After the now mandatory flight delays, I arrived back in Lyon for an announcement of the new position and a press conference. This was held in the City Hall, a lovely 17th Century structure. After introductory words from the Mayor’s adjunct, I spoke. There were then questions, which seemed to focus more on the past than the future.
“Was I aware of the conflicts between the current music director and the executive director?”
“Who has the final authority in artistic decisions?”
“Me. It is in my contract.”
“How much is your salary?”
But most of the journalists and media seemed satisfied. When we concluded, it was off to the Auditorium, where I would see the members of the orchestra and staff.

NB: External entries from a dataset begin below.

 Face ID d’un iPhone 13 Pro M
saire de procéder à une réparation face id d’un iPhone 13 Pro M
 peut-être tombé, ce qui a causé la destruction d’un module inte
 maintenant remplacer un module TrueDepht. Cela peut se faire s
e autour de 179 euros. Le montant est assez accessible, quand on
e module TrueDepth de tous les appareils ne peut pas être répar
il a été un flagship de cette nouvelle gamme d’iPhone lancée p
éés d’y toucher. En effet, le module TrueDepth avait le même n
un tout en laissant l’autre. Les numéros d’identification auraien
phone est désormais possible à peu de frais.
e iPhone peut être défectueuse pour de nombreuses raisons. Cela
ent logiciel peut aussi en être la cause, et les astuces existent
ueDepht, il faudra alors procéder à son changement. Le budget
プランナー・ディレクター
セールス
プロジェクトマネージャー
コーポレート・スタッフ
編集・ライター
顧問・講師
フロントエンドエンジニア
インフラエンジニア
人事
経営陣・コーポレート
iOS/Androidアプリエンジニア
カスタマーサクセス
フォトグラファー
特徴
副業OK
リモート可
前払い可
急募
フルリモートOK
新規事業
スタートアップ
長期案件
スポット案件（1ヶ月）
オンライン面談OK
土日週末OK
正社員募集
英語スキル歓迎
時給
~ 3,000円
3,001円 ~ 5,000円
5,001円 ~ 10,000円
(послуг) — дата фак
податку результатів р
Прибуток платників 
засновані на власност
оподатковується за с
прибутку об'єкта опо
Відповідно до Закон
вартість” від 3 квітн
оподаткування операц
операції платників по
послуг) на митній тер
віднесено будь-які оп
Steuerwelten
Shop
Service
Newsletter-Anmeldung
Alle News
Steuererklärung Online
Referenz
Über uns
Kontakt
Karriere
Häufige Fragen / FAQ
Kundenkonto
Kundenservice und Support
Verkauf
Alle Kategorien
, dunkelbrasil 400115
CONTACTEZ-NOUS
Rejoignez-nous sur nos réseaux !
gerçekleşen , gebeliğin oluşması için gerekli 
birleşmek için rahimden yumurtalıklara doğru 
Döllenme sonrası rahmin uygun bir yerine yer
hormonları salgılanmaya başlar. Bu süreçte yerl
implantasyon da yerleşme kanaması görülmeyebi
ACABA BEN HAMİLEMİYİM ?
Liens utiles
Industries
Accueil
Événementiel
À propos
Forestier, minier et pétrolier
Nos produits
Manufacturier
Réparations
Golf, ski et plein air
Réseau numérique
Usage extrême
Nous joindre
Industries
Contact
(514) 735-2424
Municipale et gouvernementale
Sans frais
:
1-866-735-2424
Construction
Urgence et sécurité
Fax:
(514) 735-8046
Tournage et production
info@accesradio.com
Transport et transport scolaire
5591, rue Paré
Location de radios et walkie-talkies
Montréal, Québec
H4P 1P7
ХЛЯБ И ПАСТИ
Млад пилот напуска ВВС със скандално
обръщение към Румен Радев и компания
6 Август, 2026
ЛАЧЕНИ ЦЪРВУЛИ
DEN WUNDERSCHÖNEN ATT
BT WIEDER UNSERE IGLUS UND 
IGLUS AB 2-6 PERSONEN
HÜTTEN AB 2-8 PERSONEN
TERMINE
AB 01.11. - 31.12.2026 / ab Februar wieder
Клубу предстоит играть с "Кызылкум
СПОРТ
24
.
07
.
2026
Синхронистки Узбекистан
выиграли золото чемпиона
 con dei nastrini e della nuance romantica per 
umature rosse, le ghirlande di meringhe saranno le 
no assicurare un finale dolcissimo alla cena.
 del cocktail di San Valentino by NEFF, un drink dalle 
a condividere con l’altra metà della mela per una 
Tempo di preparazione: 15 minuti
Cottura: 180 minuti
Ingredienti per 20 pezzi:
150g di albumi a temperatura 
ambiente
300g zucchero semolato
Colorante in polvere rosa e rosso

I was greeted with a truly moving round of applause and cheers. A couple of interviews and then a train to get to Paris, where threats of a general strike the next day was the big news.
One other question that was asked struck a familiar chord, as it comes up when I am interviewed about Detroit. “Why Lyon?” My answer is “Why not?” This is an outstanding orchestra with a fine sense of tradition. There seem to be some who wonder what is going on in my head regarding my career path. At this point in my life, I do not think that way. My goals are simple: work with orchestras I enjoy, make good music and enjoy life. There is nothing left to prove to others. I am going where I think I can do the most good.

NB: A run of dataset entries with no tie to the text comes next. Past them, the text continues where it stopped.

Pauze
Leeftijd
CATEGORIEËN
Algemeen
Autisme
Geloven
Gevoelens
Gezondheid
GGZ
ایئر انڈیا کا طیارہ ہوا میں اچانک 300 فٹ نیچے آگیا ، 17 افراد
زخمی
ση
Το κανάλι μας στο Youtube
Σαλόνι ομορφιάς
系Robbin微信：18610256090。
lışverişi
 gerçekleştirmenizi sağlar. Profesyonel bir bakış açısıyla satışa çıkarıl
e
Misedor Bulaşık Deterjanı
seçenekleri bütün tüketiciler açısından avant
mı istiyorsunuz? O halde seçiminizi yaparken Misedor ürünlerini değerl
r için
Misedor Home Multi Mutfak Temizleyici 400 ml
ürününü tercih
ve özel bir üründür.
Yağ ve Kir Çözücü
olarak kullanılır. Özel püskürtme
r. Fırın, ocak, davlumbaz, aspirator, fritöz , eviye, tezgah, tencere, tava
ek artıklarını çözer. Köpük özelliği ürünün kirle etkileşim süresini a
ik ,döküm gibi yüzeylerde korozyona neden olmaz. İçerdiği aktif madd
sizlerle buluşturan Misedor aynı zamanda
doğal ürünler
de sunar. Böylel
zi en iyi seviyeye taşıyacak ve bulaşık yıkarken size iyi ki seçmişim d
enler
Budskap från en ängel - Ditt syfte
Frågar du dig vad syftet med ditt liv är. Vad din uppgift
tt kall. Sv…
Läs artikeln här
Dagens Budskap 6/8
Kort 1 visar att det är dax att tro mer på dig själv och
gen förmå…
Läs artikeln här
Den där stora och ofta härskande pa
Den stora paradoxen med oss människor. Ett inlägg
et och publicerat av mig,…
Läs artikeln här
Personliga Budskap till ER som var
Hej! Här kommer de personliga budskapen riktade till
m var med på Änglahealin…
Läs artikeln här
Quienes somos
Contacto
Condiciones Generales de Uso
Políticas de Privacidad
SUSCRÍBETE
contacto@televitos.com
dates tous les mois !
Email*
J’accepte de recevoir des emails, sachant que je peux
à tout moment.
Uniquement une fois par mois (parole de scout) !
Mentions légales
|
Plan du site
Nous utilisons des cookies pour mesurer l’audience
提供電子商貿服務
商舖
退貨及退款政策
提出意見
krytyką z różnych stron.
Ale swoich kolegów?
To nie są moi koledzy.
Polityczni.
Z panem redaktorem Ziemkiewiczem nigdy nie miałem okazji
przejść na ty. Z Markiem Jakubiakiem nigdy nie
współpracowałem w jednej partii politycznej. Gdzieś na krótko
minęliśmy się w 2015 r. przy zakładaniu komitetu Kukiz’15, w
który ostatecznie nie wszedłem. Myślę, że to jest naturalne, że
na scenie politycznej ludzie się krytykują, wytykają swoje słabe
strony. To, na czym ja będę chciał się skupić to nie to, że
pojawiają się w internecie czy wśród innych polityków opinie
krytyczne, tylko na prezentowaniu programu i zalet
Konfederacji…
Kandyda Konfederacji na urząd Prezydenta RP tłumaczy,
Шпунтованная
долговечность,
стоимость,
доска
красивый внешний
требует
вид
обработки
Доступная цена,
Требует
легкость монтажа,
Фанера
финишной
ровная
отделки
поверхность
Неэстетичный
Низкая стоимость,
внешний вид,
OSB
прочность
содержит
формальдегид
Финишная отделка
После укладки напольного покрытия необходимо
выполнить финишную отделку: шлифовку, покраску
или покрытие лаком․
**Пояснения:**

One last train ride to Paris, mercifully on time, and I would begin the final part of this European musical odyssey.
Indeed, the strike was on everyone’s minds, and there were fears that the rehearsal might be cancelled. Apparently this is one of those very French work disruptions. People can choose to stay home, picket or go to work. Like so many European countries, there are growing signs of a fragile economy. Government workers in particular are being asked for large wage and benefit concessions. The orchestras are basically supported by taxes, and the Philharmonique would be rehearsing at the Maison du Radio, which is entirely subsidized.
I booked a taxi the night before, but it was not really necessary. Not much in the way of disgruntled workers out and about. For the fifth time in as many weeks, the orchestra would be found at a space other than the concert hall. The French Radio has two large spaces, one of which doubles as an auditorium. They also house another full symphony orchestra as well as a chorus.
About five years ago, Kurt Masur was rehearsing in one studio while I was in the other. One program had Schumann, Schubert, Spohr and Brahms and the other contained music by Bernstein, Ives and Gershwin. Guess which conductor led which concert? Not quite what you would expect. It was great fun to watch Kurt tell the Orchestre National to “sving.”
A Russian program was on tap, with the rarely played Antar by Rimsky-Korsakov on the program. I had always wanted to do this piece but, along with several others, had never found the right place to put it. With Tchaikovsky’s Francesca da Rimini and the Prokofiev 3rd Piano Concerto, there was an opportunity. There are three different versions of this piece. I had studied the second one, and of course, the orchestra parts for the third. Somehow, no one got the message that I had sent months before. Most of the differences are orchestration-oriented with a few passages that are altered. I got the score upon arrival and managed to learn it quickly … such a lovely piece. I hope I remember to program it in the future.